将千层面的3集成到VSCODE中,以获取诸如自动完成和代码建议之类的功能。

启动Ollama Server(

)。

>
    >安装“ codegpt” Vscode扩展名。
  1. ollama serve>配置Codegpt,选择Ollama作为提供商,而“ Llama3:8b”作为模型(无需API密钥)。
  2. >使用Codegpt的提示在您的Python文件中生成和完善代码。
  3. 请参阅“为高级配置设置python的Vscode”。

开发本地AI应用程序How to Run Llama 3 Locally: A Complete Guide

本节详细介绍了创建一个处理DOCX文件,生成嵌入式,利用矢量存储的AI应用程序进行相似性搜索,并为用户查询提供上下文答案。

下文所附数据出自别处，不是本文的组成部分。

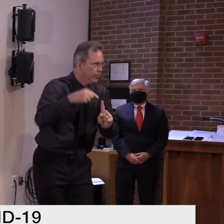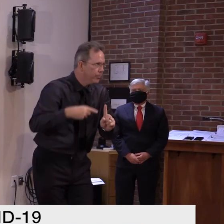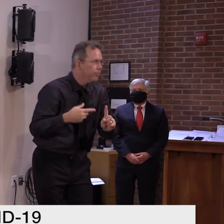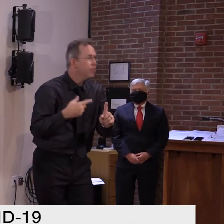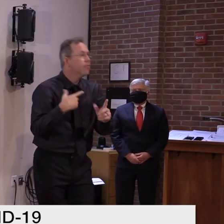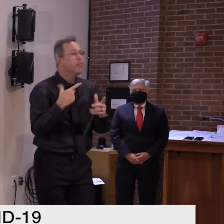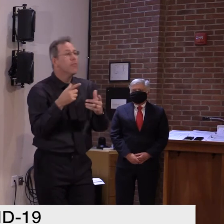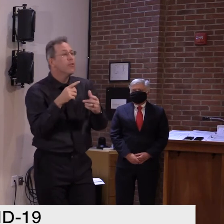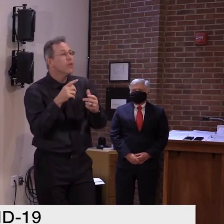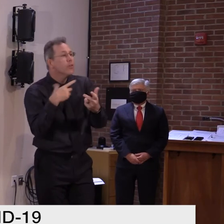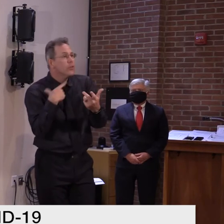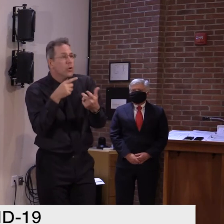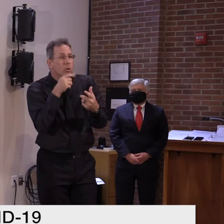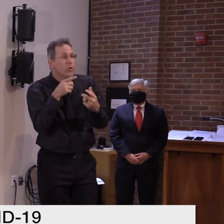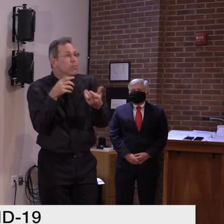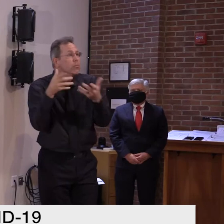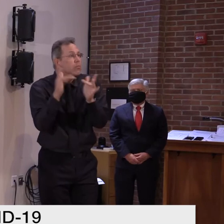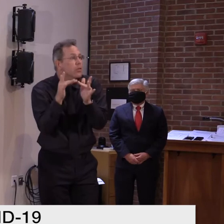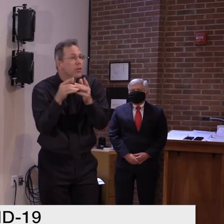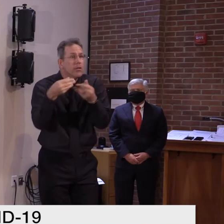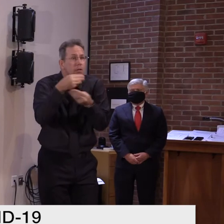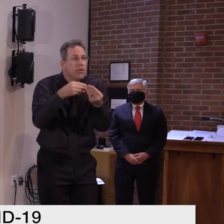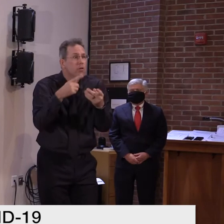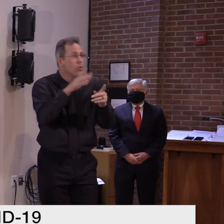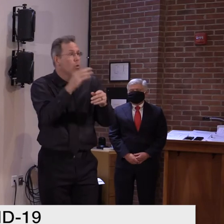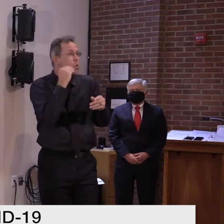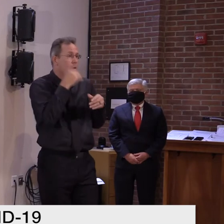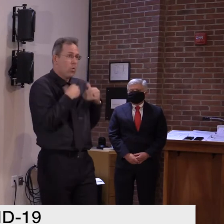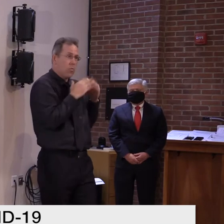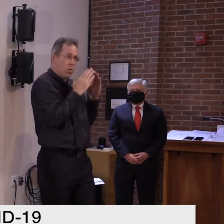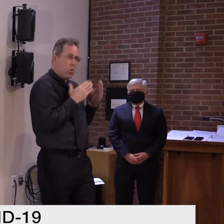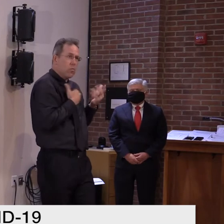uh, as of that moment, if that makes sense.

(详细的代码示例和说明是简洁的,但在原始输入中可用。)>该过程涉及:>

设置必要的python软件包。

>使用加载DOCX文件 将文本分成可管理的块。

    >使用Ollama的Llama 3生成嵌入,并将它们存储在Chroma Vector Store中。
  1. >建立一个兰链链,以回答问题,并入矢量商店,抹布提示和ollama llm。
  2. 创建用于查询系统的交互式终端应用程序。 DirectoryLoader
  3. 此应用程序的完整代码可在GitHub上获得(原始输入中提供的链接)。
  4. 结论
  5. >运行Llama 3本地赋予用户具有隐私,成本效益和控制权。 本指南展示了开源工具和框架的力量,用于构建复杂的AI应用程序而不依赖云服务。 提供的示例展示了与流行开发环境的易于集成以及创建自定义AI解决方案的潜力。

以上是如何在本地运行Llama 3:完整的指南的详细内容。更多信息请关注PHP中文网其他相关文章!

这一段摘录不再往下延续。